Copy out the data, starting at its first line and ending at the line that contains "family: Salicaceae". Replace "phylum" with "division" and leave everything else unchanged.

SUPPLIED RECORDS:
-- START --
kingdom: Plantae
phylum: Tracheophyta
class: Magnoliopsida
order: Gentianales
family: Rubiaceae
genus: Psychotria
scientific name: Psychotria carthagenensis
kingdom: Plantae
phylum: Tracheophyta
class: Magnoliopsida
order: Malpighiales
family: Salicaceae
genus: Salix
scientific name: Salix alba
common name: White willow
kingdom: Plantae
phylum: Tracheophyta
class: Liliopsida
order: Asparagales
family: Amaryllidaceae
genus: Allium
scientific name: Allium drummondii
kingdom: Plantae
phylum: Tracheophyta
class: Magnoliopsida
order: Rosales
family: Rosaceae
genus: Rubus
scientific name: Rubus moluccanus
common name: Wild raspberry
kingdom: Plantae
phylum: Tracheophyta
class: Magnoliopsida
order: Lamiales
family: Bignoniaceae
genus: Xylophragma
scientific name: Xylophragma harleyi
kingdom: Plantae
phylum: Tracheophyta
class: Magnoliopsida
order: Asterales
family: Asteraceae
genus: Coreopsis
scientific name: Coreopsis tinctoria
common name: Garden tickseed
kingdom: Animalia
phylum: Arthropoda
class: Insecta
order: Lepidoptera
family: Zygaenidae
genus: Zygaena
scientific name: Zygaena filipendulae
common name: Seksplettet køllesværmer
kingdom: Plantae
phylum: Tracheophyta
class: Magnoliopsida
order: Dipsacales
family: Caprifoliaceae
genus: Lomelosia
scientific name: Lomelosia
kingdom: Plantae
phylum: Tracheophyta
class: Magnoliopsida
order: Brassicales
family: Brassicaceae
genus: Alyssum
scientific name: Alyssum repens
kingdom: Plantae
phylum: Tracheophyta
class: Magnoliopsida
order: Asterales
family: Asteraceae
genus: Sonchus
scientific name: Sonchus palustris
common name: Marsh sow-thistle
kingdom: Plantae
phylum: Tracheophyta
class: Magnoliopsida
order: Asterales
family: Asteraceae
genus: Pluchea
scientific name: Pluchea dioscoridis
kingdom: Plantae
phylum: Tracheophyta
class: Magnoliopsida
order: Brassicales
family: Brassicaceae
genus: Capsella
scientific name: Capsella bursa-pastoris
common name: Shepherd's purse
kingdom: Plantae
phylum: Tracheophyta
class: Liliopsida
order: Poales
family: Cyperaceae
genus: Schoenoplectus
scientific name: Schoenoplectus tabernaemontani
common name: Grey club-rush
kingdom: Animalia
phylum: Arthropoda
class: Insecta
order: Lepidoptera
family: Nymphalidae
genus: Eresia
-- END --
OUTPUT BELOW:
kingdom: Plantae
division: Tracheophyta
class: Magnoliopsida
order: Gentianales
family: Rubiaceae
genus: Psychotria
scientific name: Psychotria carthagenensis
kingdom: Plantae
division: Tracheophyta
class: Magnoliopsida
order: Malpighiales
family: Salicaceae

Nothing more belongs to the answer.